(Collected data)
************
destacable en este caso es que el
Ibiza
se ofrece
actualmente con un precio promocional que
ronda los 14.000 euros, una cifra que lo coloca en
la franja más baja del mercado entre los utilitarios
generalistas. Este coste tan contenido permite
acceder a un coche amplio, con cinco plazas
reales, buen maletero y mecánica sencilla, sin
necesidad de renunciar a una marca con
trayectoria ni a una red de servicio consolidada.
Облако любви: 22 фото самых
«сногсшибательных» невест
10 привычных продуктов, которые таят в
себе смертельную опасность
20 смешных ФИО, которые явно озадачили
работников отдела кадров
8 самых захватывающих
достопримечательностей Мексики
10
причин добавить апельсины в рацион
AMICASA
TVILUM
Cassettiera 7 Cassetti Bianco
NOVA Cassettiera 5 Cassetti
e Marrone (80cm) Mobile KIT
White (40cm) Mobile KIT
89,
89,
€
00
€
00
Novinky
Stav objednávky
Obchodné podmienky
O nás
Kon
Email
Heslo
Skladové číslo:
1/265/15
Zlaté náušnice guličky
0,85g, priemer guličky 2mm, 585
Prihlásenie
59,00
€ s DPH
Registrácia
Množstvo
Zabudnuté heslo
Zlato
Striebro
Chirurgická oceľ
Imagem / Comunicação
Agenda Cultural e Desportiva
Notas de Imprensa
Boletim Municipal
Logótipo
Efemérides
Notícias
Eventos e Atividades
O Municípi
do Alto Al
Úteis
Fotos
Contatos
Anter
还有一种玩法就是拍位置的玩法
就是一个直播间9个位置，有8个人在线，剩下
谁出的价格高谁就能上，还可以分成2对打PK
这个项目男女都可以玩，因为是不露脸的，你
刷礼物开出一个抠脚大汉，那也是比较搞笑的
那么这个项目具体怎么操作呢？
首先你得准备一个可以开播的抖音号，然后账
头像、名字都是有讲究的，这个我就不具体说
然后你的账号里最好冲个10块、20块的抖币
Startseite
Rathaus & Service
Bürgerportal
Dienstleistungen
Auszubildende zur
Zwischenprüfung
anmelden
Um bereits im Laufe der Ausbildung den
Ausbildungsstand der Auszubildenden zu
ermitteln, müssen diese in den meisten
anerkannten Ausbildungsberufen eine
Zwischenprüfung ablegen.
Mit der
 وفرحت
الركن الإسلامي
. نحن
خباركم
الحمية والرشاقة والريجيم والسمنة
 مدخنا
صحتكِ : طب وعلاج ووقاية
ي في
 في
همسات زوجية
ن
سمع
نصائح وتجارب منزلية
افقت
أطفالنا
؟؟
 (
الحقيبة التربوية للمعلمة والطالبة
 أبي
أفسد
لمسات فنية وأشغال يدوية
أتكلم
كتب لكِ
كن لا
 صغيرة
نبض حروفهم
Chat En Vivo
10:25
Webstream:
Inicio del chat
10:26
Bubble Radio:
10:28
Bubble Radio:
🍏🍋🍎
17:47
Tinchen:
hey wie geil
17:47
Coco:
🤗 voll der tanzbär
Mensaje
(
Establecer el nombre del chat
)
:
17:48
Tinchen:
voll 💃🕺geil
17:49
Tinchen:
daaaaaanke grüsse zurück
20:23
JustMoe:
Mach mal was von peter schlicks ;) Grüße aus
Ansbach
************
TASK OBJECTIVE:
Give the text lines from the beginning of the data through the line that contains "generalistas. Este coste", both included, as a JSON list of strings with one string per line and no blank lines.

RESULT:
[
  "destacable en este caso es que el",
  "Ibiza",
  "se ofrece",
  "actualmente con un precio promocional que",
  "ronda los 14.000 euros, una cifra que lo coloca en",
  "la franja más baja del mercado entre los utilitarios",
  "generalistas. Este coste tan contenido permite"
]